The meeting started about 20 minutes late; many attendees were showing up as soon as they could after a long day working in the fields. The event started with a presentation that discussed common objectives. In general, the plan is to bring Indigenous people together and find solutions to common challenges they are facing, such as having programs for Indigenous students and their parents at schools (Santa Rita Union School District began a program in Mixteco in January and people are advocating to bring one to Greenfield Unified School District), having translation and interpretation services at hospitals, rent stabilization and more.
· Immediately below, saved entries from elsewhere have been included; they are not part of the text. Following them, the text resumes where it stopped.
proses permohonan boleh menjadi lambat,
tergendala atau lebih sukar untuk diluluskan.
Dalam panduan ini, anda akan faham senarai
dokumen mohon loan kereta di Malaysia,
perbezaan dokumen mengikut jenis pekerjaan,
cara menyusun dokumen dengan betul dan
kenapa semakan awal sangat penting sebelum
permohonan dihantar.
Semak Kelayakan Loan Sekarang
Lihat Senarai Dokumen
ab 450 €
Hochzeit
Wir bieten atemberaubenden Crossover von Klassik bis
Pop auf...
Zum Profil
Maricela Ramirez Rivera, a Mixteco woman and a worker for Centro Binacional, says they are treated differently for being Indigenous and speaking Indigenous languages. She notes they have the same rights as everyone else in this country. “We are not that different,” she says in Spanish.
Aurelia Espinoza, a Mixteco woman, says she likes to attend CDBIO’s events because they, the community, have created change, referring to the after-school Mixteco program at SUSD.
“We did it,” she says in Spanish, adding that all of her kids have already graduated from elementary school but it’s a step forward.
“I don’t know a lot of Mixteco,” Espinoza notes. She left Oaxaca when she was 5 and her parents only spoke Spanish with her. She’s now learning and practicing Mixteco with relatives who don’t speak Spanish, Espinoza says.
At the event, we also listened to Mixteco music, saw different artesanias or handmade crafts including crocheted bags, hats made out of palms and embroidered napkins.
Sitting down and talking with others while enjoying food was one of my favorite parts of the event. I even asked which tortilla maker they used for the thinnest corn handmade tortillas I’ve seen. There were different dishes, some a tad familiar, some I never tried before, including soup of quelite de alache, fried eggs in red chile that reminded me of mom’s shrimp gorditas, tetelas (a triangular-shaped corn masa filled with beans and cheese), beans with dried meat or jerky, handmade corn and flour tortillas, and the thickest atole I’ve ever tried with pieces of hominy.
I’ve seen how confidence has grown among the Indigenous community in the region. It's exciting to see more of them coming forward to participate in their communities.